This work addresses a key limitation of conventional graph neural networks (GNNs), which typically rely solely on the final-layer node representations for pooling or classification, thereby discarding valuable historical activation information from intermediate layers and suffering from issues such as oversmoothing and representational degradation. To overcome this, the authors propose HISTOGRAPH, a two-stage attention-based aggregation framework that first unifies intermediate activations across all GNN layers through inter-layer attention and then dynamically models the evolution of node representations across depths via node-level attention. By systematically leveraging historical activation signals, HISTOGRAPH effectively mitigates information loss in deep GNNs, achieving state-of-the-art performance on multiple graph classification benchmarks and demonstrating enhanced expressiveness and robustness, particularly in deep architectures.

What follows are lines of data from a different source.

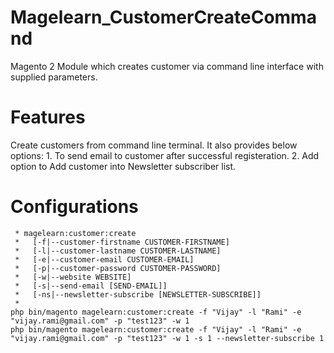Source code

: # Magelearn_CustomerCreateCommand
Magento 2 Module which creates customer via command line interface with supplied parameters.

# Features
Create customers from command line terminal. It also provides below options:
    1. To send email to customer after successful registeration.
    2. Add option to Add customer into Newsletter subscriber list.

# Configurations

     * magelearn:customer:create
     *   [-f|--customer-firstname CUSTOMER-FIRSTNAME]
     *   [-l|--customer-lastname CUSTOMER-LASTNAME]
     *   [-e|--customer-email CUSTOMER-EMAIL]
     *   [-p|--customer-password CUSTOMER-PASSWORD]
     *   [-w|--website WEBSITE]
     *   [-s|--send-email [SEND-EMAIL]]
     *   [-ns|--newsletter-subscribe [NEWSLETTER-SUBSCRIBE]]
     *
    php bin/magento magelearn:customer:create -f "Vijay" -l "Rami" -e "vijay.rami@gmail.com" -p "test123" -w 1
    php bin/magento magelearn:customer:create -f "Vijay" -l "Rami" -e "vijay.rami@gmail.com" -p "test123" -w 1 -s 1 --newsletter-subscribe 1
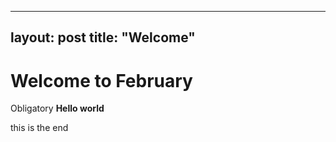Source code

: 
---
layout: post
title:  "Welcome"
---

# Welcome to February

Obligatory **Hello world**

this is the end

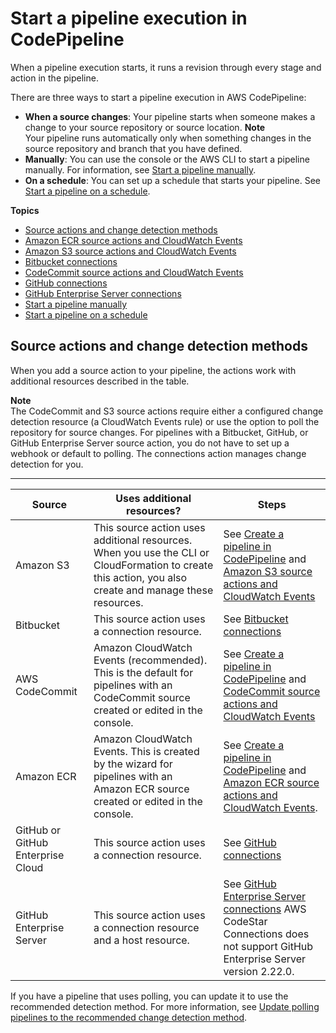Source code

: # Start a pipeline execution in CodePipeline<a name="pipelines-about-starting"></a>

When a pipeline execution starts, it runs a revision through every stage and action in the pipeline\.

There are three ways to start a pipeline execution in AWS CodePipeline:
+ **When a source changes**: Your pipeline starts when someone makes a change to your source repository or source location\. 
**Note**  
Your pipeline runs automatically only when something changes in the source repository and branch that you have defined\.
+ **Manually**: You can use the console or the AWS CLI to start a pipeline manually\. For information, see [Start a pipeline manually](pipelines-rerun-manually.md)\.
+ **On a schedule**: You can set up a schedule that starts your pipeline\. See [Start a pipeline on a schedule](pipelines-trigger-source-schedule.md)\.

**Topics**
+ [Source actions and change detection methods](#change-detection-methods)
+ [Amazon ECR source actions and CloudWatch Events](create-cwe-ecr-source.md)
+ [Amazon S3 source actions and CloudWatch Events](create-cloudtrail-S3-source.md)
+ [Bitbucket connections](connections-bitbucket.md)
+ [CodeCommit source actions and CloudWatch Events](triggering.md)
+ [GitHub connections](connections-github.md)
+ [GitHub Enterprise Server connections](connections-ghes.md)
+ [Start a pipeline manually](pipelines-rerun-manually.md)
+ [Start a pipeline on a schedule](pipelines-trigger-source-schedule.md)

## Source actions and change detection methods<a name="change-detection-methods"></a>

When you add a source action to your pipeline, the actions work with additional resources described in the table\.

**Note**  
The CodeCommit and S3 source actions require either a configured change detection resource \(a CloudWatch Events rule\) or use the option to poll the repository for source changes\. For pipelines with a Bitbucket, GitHub, or GitHub Enterprise Server source action, you do not have to set up a webhook or default to polling\. The connections action manages change detection for you\. 


****  

| Source | Uses additional resources? | Steps | 
| --- | --- | --- | 
| Amazon S3 | This source action uses additional resources\. When you use the CLI or CloudFormation to create this action, you also create and manage these resources\. | See [Create a pipeline in CodePipeline](pipelines-create.md) and [Amazon S3 source actions and CloudWatch Events](create-cloudtrail-S3-source.md)  | 
| Bitbucket | This source action uses a connection resource\. | See [Bitbucket connections](connections-bitbucket.md) | 
| AWS CodeCommit | Amazon CloudWatch Events \(recommended\)\. This is the default for pipelines with an CodeCommit source created or edited in the console\. | See [Create a pipeline in CodePipeline](pipelines-create.md) and [ CodeCommit source actions and CloudWatch Events](triggering.md) | 
| Amazon ECR | Amazon CloudWatch Events\. This is created by the wizard for pipelines with an Amazon ECR source created or edited in the console\. | See [Create a pipeline in CodePipeline](pipelines-create.md) and [ Amazon ECR source actions and CloudWatch Events](create-cwe-ecr-source.md)\. | 
| GitHub or GitHub Enterprise Cloud | This source action uses a connection resource\. | See [GitHub connections](connections-github.md) | 
| GitHub Enterprise Server | This source action uses a connection resource and a host resource\. | See [GitHub Enterprise Server connections](connections-ghes.md) AWS CodeStar Connections does not support GitHub Enterprise Server version 2\.22\.0\.  | 

If you have a pipeline that uses polling, you can update it to use the recommended detection method\. For more information, see [Update polling pipelines to the recommended change detection method](trigger-S3-migration-cwe.md)\.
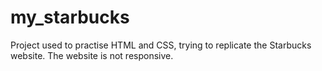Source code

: # my_starbucks

Project used to practise HTML and CSS, trying to replicate the Starbucks website. The website is not responsive.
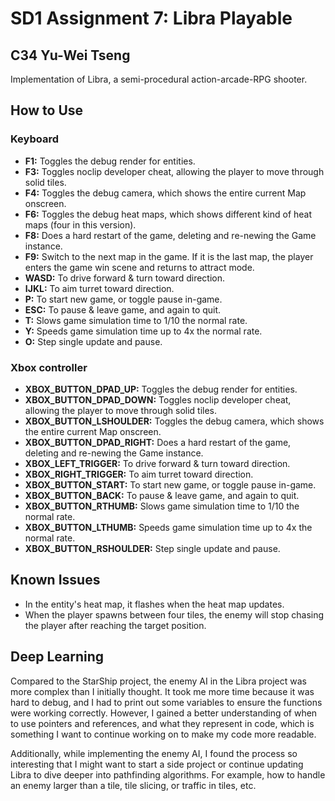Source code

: # SD1 Assignment 7: Libra Playable

## C34 Yu-Wei Tseng

Implementation of Libra, a semi-procedural action-arcade-RPG shooter.

## How to Use

### Keyboard

- **F1:** Toggles the debug render for entities.
- **F3:** Toggles noclip developer cheat, allowing the player to move through solid tiles.
- **F4:** Toggles the debug camera, which shows the entire current Map onscreen.
- **F6:** Toggles the debug heat maps, which shows different kind of heat maps (four in this version).
- **F8:** Does a hard restart of the game, deleting and re-newing the Game instance.
- **F9:** Switch to the next map in the game. If it is the last map, the player enters the game win scene and returns to attract mode.
- **WASD:** To drive forward & turn toward direction.
- **IJKL:** To aim turret toward direction.
- **P:** To start new game, or toggle pause in-game.
- **ESC:** To pause & leave game, and again to quit.
- **T:** Slows game simulation time to 1/10 the normal rate.
- **Y:** Speeds game simulation time up to 4x the normal rate.
- **O:** Step single update and pause.

### Xbox controller

- **XBOX_BUTTON_DPAD_UP:** Toggles the debug render for entities.
- **XBOX_BUTTON_DPAD_DOWN:** Toggles noclip developer cheat, allowing the player to move through solid tiles.
- **XBOX_BUTTON_LSHOULDER:** Toggles the debug camera, which shows the entire current Map onscreen.
- **XBOX_BUTTON_DPAD_RIGHT:** Does a hard restart of the game, deleting and re-newing the Game instance.
- **XBOX_LEFT_TRIGGER:** To drive forward & turn toward direction.
- **XBOX_RIGHT_TRIGGER:** To aim turret toward direction.
- **XBOX_BUTTON_START:** To start new game, or toggle pause in-game.
- **XBOX_BUTTON_BACK:** To pause & leave game, and again to quit.
- **XBOX_BUTTON_RTHUMB:** Slows game simulation time to 1/10 the normal rate.
- **XBOX_BUTTON_LTHUMB:** Speeds game simulation time up to 4x the normal rate.
- **XBOX_BUTTON_RSHOULDER:** Step single update and pause.

## Known Issues

- In the entity's heat map, it flashes when the heat map updates.
- When the player spawns between four tiles, the enemy will stop chasing the player after reaching the target position.

## Deep Learning

Compared to the StarShip project, the enemy AI in the Libra project was more complex than I initially thought. 
It took me more time because it was hard to debug, and I had to print out some variables to ensure the functions were working correctly. 
However, I gained a better understanding of when to use pointers and references, and what they represent in code, which is something I want to continue working on to make my code more readable.

Additionally, while implementing the enemy AI, I found the process so interesting that I might want to start a side project or continue updating Libra to dive deeper into pathfinding algorithms. 
For example, how to handle an enemy larger than a tile, tile slicing, or traffic in tiles, etc.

Graph Neural Networks (GNNs) have demonstrated remarkable success in various domains such as social networks, molecular chemistry, and more. A crucial component of GNNs is the pooling procedure, in which the node features calculated by the model are combined to form an informative final descriptor to be used for the downstream task. However, previous graph pooling schemes rely on the last GNN layer features as an input to the pooling or classifier layers, potentially under-utilizing important activations of previous layers produced during the forward pass of the model, which we regard as historical graph activations. This gap is particularly pronounced in cases where a node's representation can shift significantly over the course of many graph neural layers, and worsened by graph-specific challenges such as over-smoothing in deep architectures. To bridge this gap, we introduce HISTOGRAPH, a novel two-stage attention-based final aggregation layer that first applies a unified layer-wise attention over intermediate activations, followed by node-wise attention. By modeling the evolution of node representations across layers, our HISTOGRAPH leverages both the activation history of nodes and the graph structure to refine features used for final prediction. Empirical results on multiple graph classification benchmarks demonstrate that HISTOGRAPH offers strong performance that consistently improves traditional techniques, with particularly strong robustness in deep GNNs.